Annual data VS Monthly data VS Quarterly data for a VAR model

Question

I have read blogs posts that say one should use monthly, quarterly or annual data depending on whether you want to predict monthly, quarterly or annual outcome respectively.

So I guess the same applies to studying the dynamics of two or more variables using a VAR model. For example, the response of $y_t$ to a shock in $x_t$ should be expected to be different at monthly, quarterly and annual frequencies, right? It appears so in my experiment in the attached figure.

So saying that "the response of $y_t$ to a shock in $x_t$ is positive" is incomplete, I guess. Perhaps, it is better to say, "the response of $y_t$ to a shock in $x_t$ is positive at annual frequency, negative at quarterly frequency, and so on".

Or it is that the results should be similar irrespective of the frequency of the data?

Answer 1

For example, the response of $y_t$ to a shock in $x_t$ should be expected to be different at monthly, quarterly and annual frequencies, right?

Generally (and usually), yes.

Or it is that the results should be similar irrespective of the frequency of the data?

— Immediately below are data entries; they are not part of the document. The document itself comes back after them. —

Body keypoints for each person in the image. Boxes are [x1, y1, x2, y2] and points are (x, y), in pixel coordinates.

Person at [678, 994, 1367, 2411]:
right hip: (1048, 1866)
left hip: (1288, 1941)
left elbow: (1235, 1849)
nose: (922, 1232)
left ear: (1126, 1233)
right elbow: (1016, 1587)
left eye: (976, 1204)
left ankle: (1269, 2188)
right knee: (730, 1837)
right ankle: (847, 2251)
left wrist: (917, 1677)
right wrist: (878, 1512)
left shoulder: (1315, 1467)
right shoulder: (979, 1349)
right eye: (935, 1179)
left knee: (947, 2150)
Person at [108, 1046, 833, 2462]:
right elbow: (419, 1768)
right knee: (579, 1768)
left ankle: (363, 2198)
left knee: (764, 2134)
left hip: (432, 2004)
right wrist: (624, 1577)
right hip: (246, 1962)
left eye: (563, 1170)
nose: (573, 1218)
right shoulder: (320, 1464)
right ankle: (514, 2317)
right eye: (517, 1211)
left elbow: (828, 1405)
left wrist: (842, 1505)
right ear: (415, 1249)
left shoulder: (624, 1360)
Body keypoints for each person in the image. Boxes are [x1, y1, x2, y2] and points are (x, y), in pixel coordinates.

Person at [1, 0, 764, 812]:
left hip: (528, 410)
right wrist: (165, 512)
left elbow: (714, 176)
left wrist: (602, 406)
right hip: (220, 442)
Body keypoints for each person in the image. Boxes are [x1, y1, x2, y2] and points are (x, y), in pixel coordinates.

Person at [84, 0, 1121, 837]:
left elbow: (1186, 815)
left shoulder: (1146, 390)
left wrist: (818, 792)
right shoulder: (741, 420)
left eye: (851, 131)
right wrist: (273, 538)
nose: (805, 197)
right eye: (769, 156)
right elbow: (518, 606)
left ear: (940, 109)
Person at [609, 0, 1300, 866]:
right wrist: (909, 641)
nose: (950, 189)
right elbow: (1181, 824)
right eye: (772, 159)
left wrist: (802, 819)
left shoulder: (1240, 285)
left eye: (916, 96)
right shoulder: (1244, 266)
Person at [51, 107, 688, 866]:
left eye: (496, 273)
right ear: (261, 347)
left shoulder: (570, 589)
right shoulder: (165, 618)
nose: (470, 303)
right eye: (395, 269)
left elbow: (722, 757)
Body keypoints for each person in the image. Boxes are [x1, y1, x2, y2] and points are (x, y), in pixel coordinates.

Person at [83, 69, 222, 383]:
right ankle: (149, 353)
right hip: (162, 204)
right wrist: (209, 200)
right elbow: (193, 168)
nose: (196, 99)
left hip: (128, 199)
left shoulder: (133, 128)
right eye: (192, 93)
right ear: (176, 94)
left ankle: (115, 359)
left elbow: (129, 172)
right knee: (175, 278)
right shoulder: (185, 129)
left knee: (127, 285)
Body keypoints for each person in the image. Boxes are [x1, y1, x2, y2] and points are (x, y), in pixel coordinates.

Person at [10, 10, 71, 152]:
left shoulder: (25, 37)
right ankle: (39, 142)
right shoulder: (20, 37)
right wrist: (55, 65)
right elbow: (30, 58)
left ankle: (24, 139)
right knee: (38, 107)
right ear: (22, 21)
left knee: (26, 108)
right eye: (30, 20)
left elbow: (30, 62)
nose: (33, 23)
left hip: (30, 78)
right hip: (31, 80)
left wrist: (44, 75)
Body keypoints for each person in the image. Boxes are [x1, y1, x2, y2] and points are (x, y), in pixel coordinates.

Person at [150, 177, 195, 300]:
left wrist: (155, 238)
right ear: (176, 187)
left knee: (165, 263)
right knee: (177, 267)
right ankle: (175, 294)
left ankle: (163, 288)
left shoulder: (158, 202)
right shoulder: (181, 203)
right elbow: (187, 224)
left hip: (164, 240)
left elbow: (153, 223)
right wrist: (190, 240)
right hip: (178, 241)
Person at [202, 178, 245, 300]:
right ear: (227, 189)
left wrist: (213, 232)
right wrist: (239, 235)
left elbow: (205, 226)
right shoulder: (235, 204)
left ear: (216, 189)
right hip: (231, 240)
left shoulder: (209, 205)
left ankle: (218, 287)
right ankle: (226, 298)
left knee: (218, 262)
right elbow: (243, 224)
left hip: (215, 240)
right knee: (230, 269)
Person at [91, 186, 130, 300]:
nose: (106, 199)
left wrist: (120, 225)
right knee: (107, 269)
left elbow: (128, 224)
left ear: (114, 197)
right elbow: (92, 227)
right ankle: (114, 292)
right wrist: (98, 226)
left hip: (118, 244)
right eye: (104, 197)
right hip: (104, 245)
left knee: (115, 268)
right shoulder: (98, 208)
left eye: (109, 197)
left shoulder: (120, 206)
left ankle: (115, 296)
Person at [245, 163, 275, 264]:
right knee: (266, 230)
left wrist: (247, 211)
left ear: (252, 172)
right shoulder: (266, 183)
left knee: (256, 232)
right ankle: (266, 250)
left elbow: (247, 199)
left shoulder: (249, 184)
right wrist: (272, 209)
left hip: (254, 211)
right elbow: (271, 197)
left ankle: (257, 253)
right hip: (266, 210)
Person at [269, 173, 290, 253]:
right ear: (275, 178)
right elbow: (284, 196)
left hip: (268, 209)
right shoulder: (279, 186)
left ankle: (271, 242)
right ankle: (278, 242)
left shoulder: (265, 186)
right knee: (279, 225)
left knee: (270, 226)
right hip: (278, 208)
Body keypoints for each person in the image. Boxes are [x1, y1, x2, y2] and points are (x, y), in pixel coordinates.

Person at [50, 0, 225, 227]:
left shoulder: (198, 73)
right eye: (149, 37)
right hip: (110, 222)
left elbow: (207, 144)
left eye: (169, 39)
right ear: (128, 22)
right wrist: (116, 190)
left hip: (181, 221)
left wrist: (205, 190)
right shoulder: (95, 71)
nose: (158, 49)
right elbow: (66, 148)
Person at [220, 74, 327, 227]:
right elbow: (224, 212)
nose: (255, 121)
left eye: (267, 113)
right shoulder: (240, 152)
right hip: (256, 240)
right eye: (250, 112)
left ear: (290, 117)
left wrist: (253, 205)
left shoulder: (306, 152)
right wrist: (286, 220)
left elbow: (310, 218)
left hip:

Generally (and usually), no. The answer to your question depends on the underlying data generating process (DGP). You can take an example process and analyze it at different levels of time aggregation analytically to figure out implications for what happens when we look at it using different frequencies. E.g. take a monthly AR(1) process $$ y_t=\varphi_1 y_{t-1}+\varepsilon_t $$ and see how it behaves when aggregated to quarterly or annually: $$ \sum_{i=1}^{3}y_{t-i+1}=f\left(\sum_{i=1}^{3}y_{t-3-i+1}\right)+u_t $$ and $$ \sum_{i=1}^{12}y_{t-i+1}=g\left(\sum_{i=1}^{12}y_{t-12-i+1}\right)+v_t $$ where you need to figure out $f(\cdot)$ and $g(\cdot)$ based on the original AR(1) model.